#### [AIM OF THE TASK]
So that the copy stays text only, transcribe the data below exactly and exclude the images.

[Collected data]
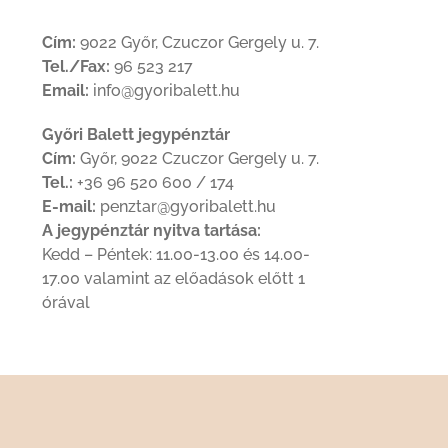
Cím:
9022 Győr, Czuczor Gergely u. 7.
Tel./Fax:
96 523 217
Email:
info@gyoribalett.hu
Győri Balett jegypénztár
Cím:
Győr, 9022 Czuczor Gergely u. 7.
Tel.:
+36 96 520 600 / 174
E-mail:
penztar@gyoribalett.hu
A jegypénztár nyitva tartása:
Kedd – Péntek: 11.00-13.00 és 14.00-
17.00 valamint az előadások előtt 1
órával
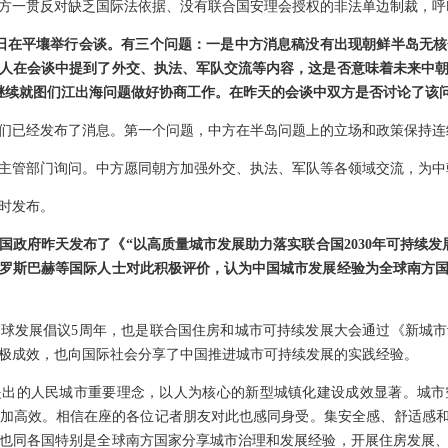
方一贯反对缺乏国际法依据、没有联合国安理会授权的非法单边制裁，呼
日在平壤举行会谈。有三个问题：一是中方消息稿没有出现朝鲜半岛无
人在会谈中提到了外交、执法、军队交流等内容，这是否意味着未来中
继续就图们江出海问题做好协商工作。在昨天的会谈中双方是否讨论了该
们已经发布了消息。第一个问题，中方在半岛问题上的立场和政策保持连
主管部门询问。中方愿同朝方加强外交、执法、军队等各领域交流，为中
时发布。
国政府昨天发布了《“以高质量城市发展助力落实联合国2030年可持续发
罗斯巴赫等国际人士对此积极评价，认为中国城市发展经验为全球南方
球发展倡议5周年，也是联合国住房和城市可持续发展大会通过《新城市
极成效，也向国际社会分享了中国推进城市可持续发展的实践经验。
提出的人民城市重要理念，以人为核心的新型城镇化建设成效显著。城市
加高效。相信在座的各位记者朋友对此也感同身受。集安全感、舒适感和
也同各国特别是全球南方国家分享城市治理和发展经验，开展住房发展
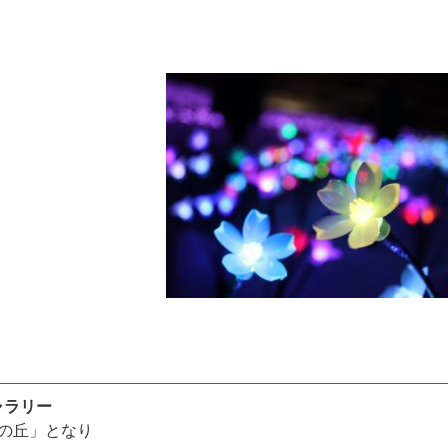
ャラリー
神の丘」となり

#### [EXERCISE ANSWER]
Cím:
9022 Győr, Czuczor Gergely u. 7.
Tel./Fax:
96 523 217
Email:
info@gyoribalett.hu
Győri Balett jegypénztár
Cím:
Győr, 9022 Czuczor Gergely u. 7.
Tel.:
+36 96 520 600 / 174
E-mail:
penztar@gyoribalett.hu
A jegypénztár nyitva tartása:
Kedd – Péntek: 11.00-13.00 és 14.00-
17.00 valamint az előadások előtt 1
órával
方一贯反对缺乏国际法依据、没有联合国安理会授权的非法单边制裁，呼
日在平壤举行会谈。有三个问题：一是中方消息稿没有出现朝鲜半岛无
人在会谈中提到了外交、执法、军队交流等内容，这是否意味着未来中
继续就图们江出海问题做好协商工作。在昨天的会谈中双方是否讨论了该
们已经发布了消息。第一个问题，中方在半岛问题上的立场和政策保持连
主管部门询问。中方愿同朝方加强外交、执法、军队等各领域交流，为中
时发布。
国政府昨天发布了《“以高质量城市发展助力落实联合国2030年可持续发
罗斯巴赫等国际人士对此积极评价，认为中国城市发展经验为全球南方
球发展倡议5周年，也是联合国住房和城市可持续发展大会通过《新城市
极成效，也向国际社会分享了中国推进城市可持续发展的实践经验。
提出的人民城市重要理念，以人为核心的新型城镇化建设成效显著。城市
加高效。相信在座的各位记者朋友对此也感同身受。集安全感、舒适感和
也同各国特别是全球南方国家分享城市治理和发展经验，开展住房发展
ャラリー
神の丘」となり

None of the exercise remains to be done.